Predicting health care charges of insurance beneficiaries (30 points). Health insurance companies often have to cover a sizable portion of the health care costs of their primary beneficiaries. Thus, it is of practical interest for these companies to predict the cost of medical bills from individual patient characteristics. In this problem, we will consider predicting the medical costs (or charges) in dollars for 𝑛 = 1338 primary beneficiaries. The response variable is charges, while the predictors are age, sex, BMI, number of dependents (children), an indicator variable for whether the primary beneficiary is a smoker, and the region of the U.S.A. where the beneficiary resides.
a. (3 points) Download the dataset insurance.csv and read it into R. In order to register the categorical variables as factors, please use the following R code:
insurance.dat <- read.csv(“insurance.csv”, header=T, stringsAsFactors = T)

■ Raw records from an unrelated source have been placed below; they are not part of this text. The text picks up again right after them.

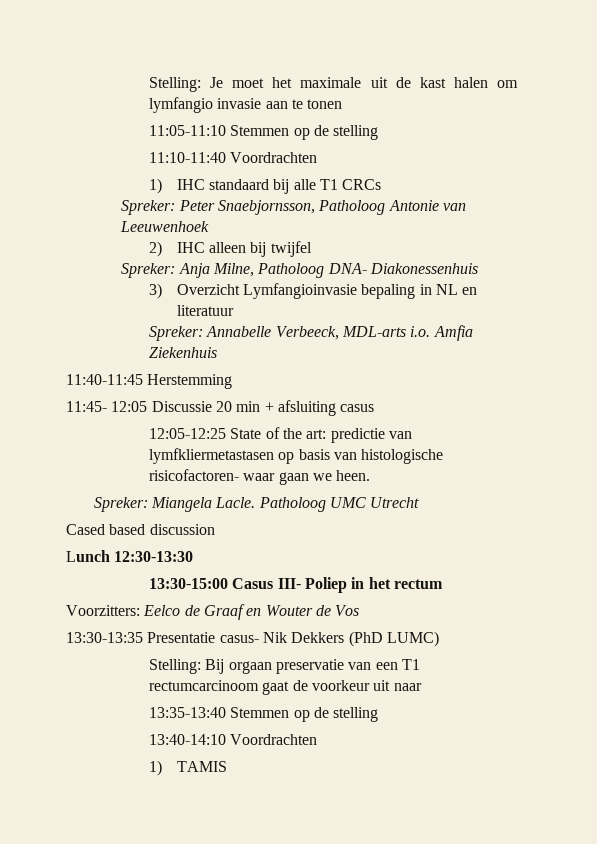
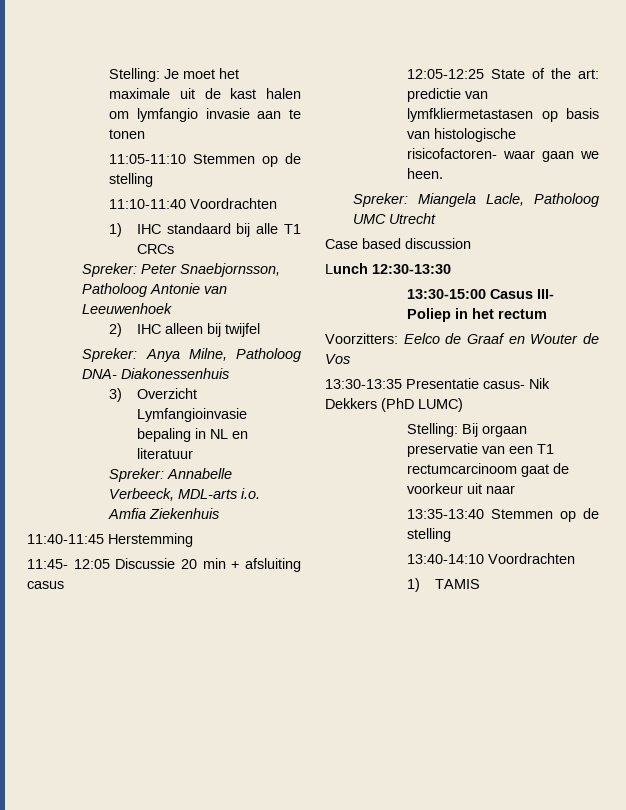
[178,263,210,278] Anja -> [145,349,180,362] Anya
[215,497,256,508] Lacle. -> [485,193,524,206] Lacle,
[66,524,105,535] Cased -> [325,239,358,249] Case

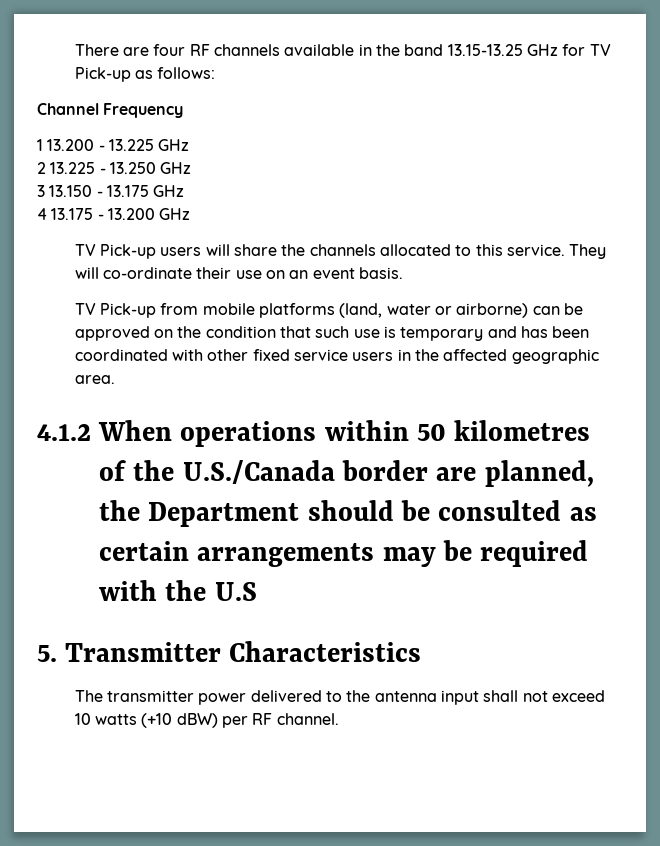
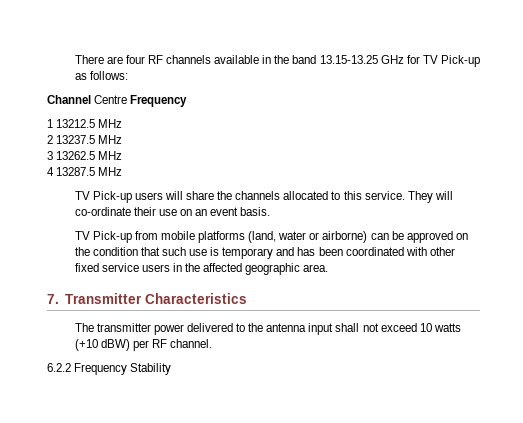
(99, 109) none -> [94,95,128,104] Centre
[47,139,190,151] [37,162,192,174] [37,185,185,197] [37,208,191,220] 13.200 - 13.225 GHz // 2 13.225 - 13.250 GHz // 3 13.150 - 13.175 GHz // 4 13.175 - 13.200 GHz -> [56,119,123,128] [47,135,123,144] [47,151,123,160] [47,167,123,176] 13212.5 MHz // 2 13237.5 MHz // 3 13262.5 MHz // 4 13287.5 MHz
[37,420,591,447] [99,460,594,487] [99,500,597,527] [99,540,589,567] [99,580,257,601] [37,645,57,662] 4.1.2 When operations within 50 kilometres of the U.S./Canada border are planned, the Department should be consulted as certain arrangements may be required with the U.S // 5. -> [47,294,59,304] 7.
(339, 719) none -> [47,363,172,375] // 6.2.2 Frequency Stability

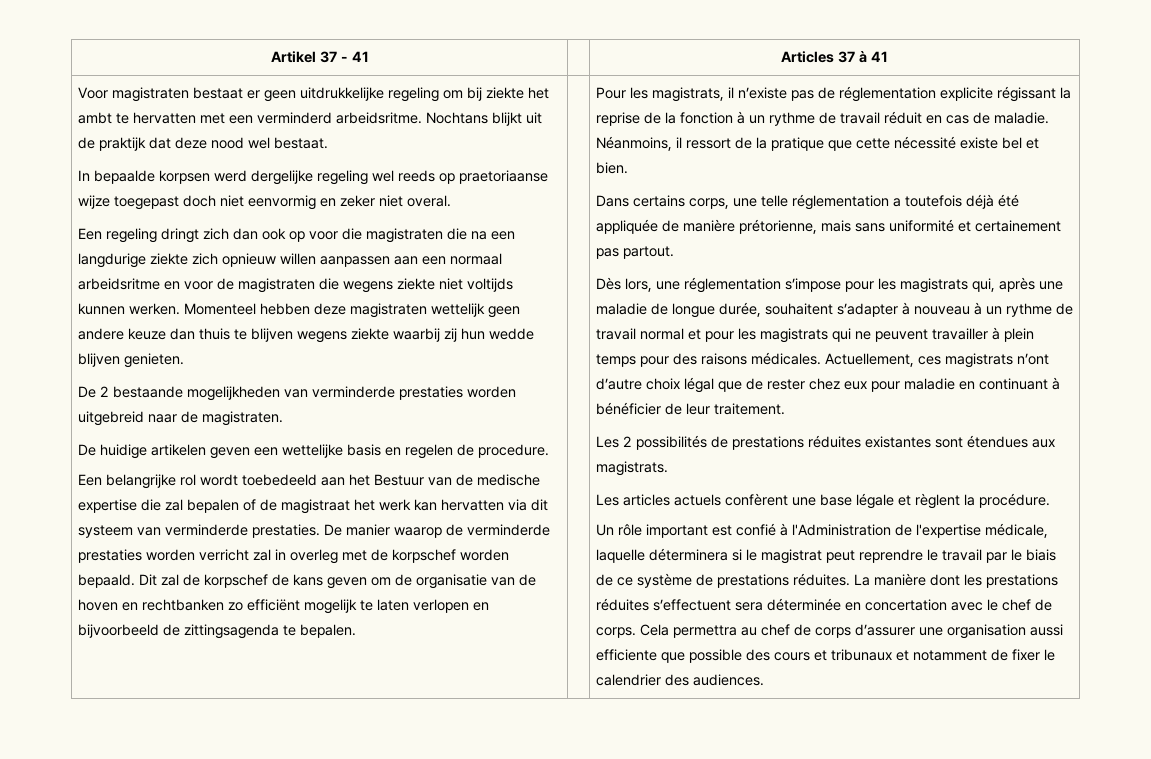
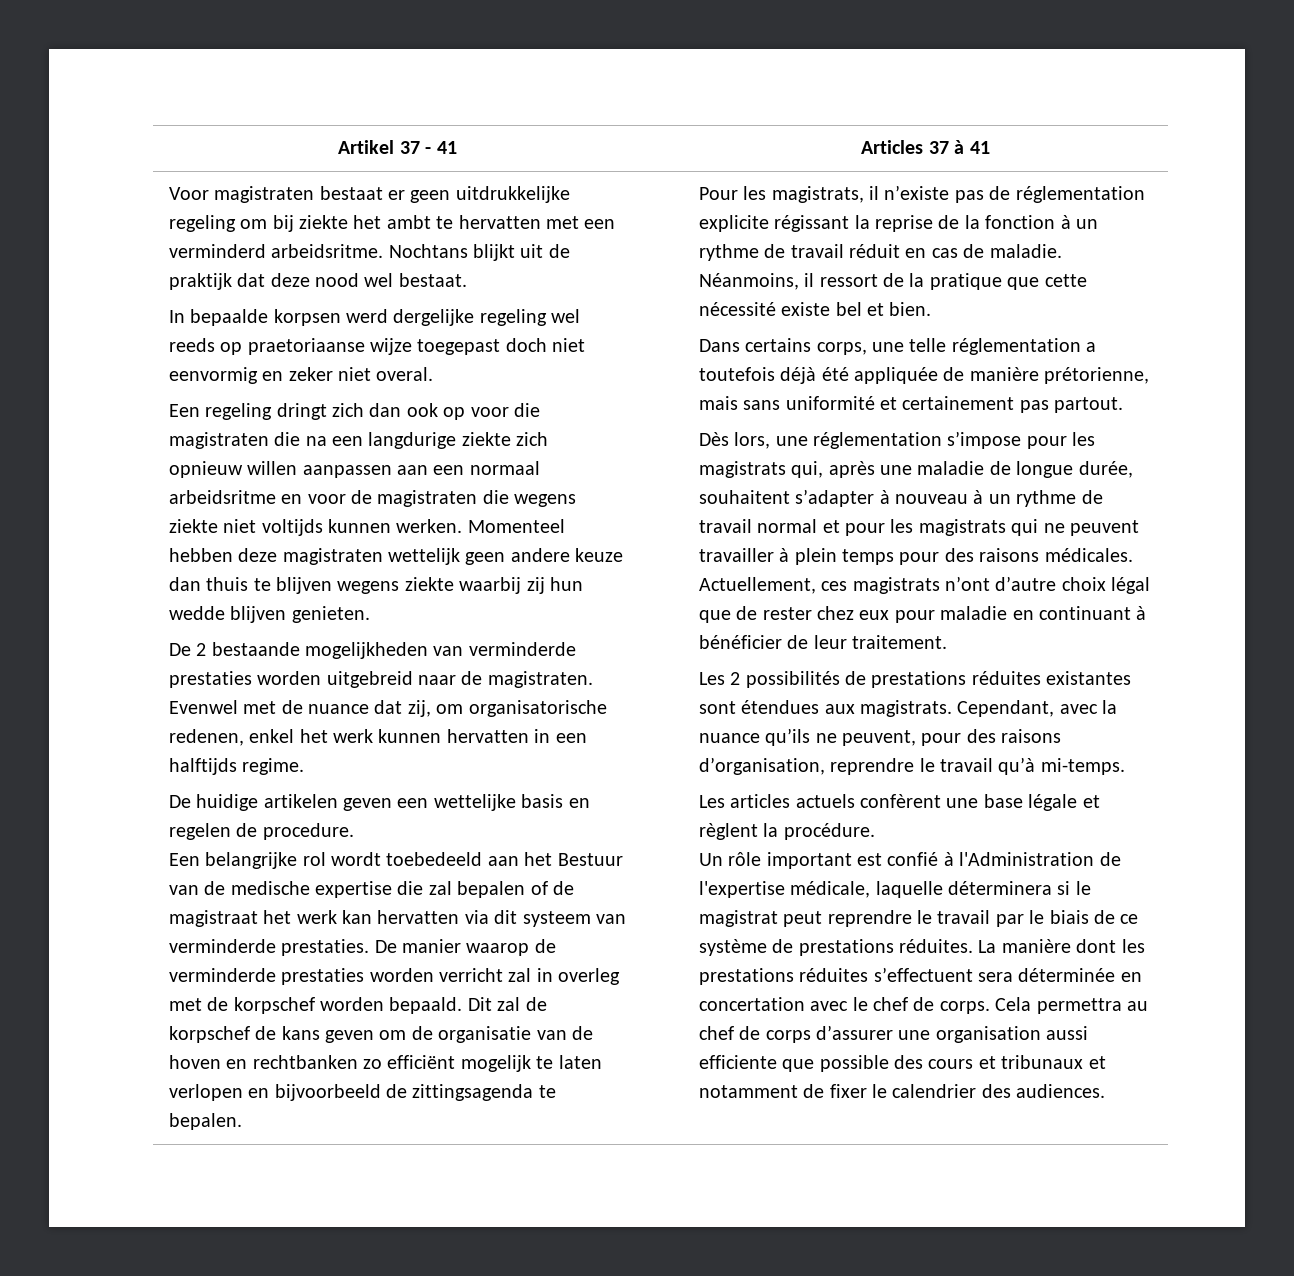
(283, 418) none -> [168,700,607,717] [168,729,587,746] [168,758,305,775] Evenwel met de nuance dat zij, om organisatorische redenen, enkel het werk kunnen hervatten in een halftijds regime.
(668, 468) none -> [957,700,1118,717] [698,728,1062,746] [698,757,1125,775] Cependant, avec la nuance qu’ils ne peuvent, pour des raisons d’organisation, reprendre le travail qu’à mi-temps.

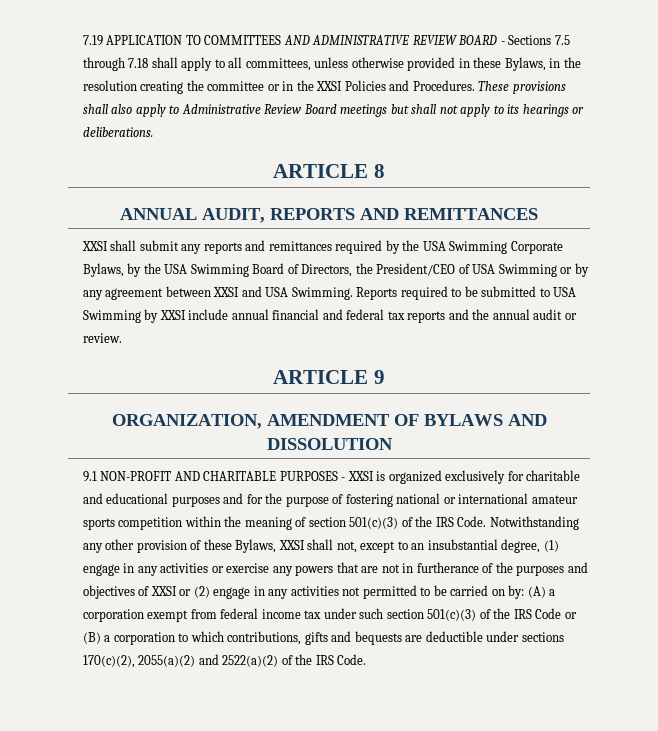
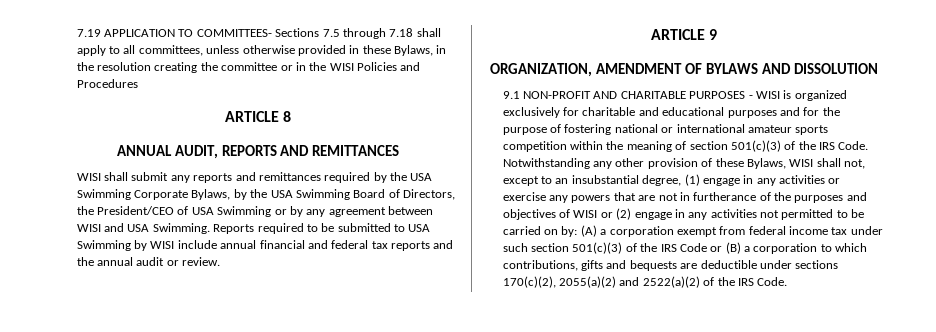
[204,35,505,45] COMMITTEES AND ADMINISTRATIVE REVIEW BOARD - -> [196,29,272,37] COMMITTEES-
[316,81,343,91] XXSI -> [329,63,354,71] WISI
[412,80,566,94] [82,104,585,117] [82,127,153,137] Procedures. These provisions shall also apply to Administrative Review Board meetings but shall not apply to its hearings or deliberations. -> [76,79,138,88] Procedures
[81,241,108,251] XXSI -> [76,173,101,181] WISI
[213,287,240,297] XXSI -> [76,224,101,232] WISI
[159,310,186,320] XXSI -> [150,241,175,249] WISI
[347,471,374,481] XXSI -> [755,91,780,99] WISI
[278,540,305,550] XXSI -> [789,159,814,167] WISI
[150,586,177,596] XXSI -> [573,210,598,218] WISI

Moreover, please make sure that the baseline group for smoker is no. If necessary, re-level the smoker variable so that no is the baseline. Next, set a seed so that you can reproduce the same results for this problem each time you run your code. Then split the data into a training set of roughly 80% of the data and a test set for the remaining 20% of the data. Print the first 10 observations for the training sets and test sets.
(NOTE: Students may get slightly different answers depending on how they created their training and test sets. This problem is not graded on getting exactly the same results, but on whether you understand what is going on.)
b. (2 points) Fit linear regression to your training data with charges as the response variable and all other variables as predictors. What is the 𝑅𝑎2?
c. (4 points) Based on your model in part (b), which covariates are significantly associated with charges, conditionally on the other ones in the model? Give the interpretations of the 95% confidence intervals for the statistically significant covariates in the model.
d. (3 points) Based on your model in part (b), which covariates are not determined to be significantly associated with charges, conditionally on the other ones in the model? Are any of the non-region covariates marginally associated with charges? Explain what could be going on here.
e. (2 points) The continuous covariates in this dataset are age and bmi. Report the pairwise correlation between these covariates. What can be concluded based on this correlation analysis?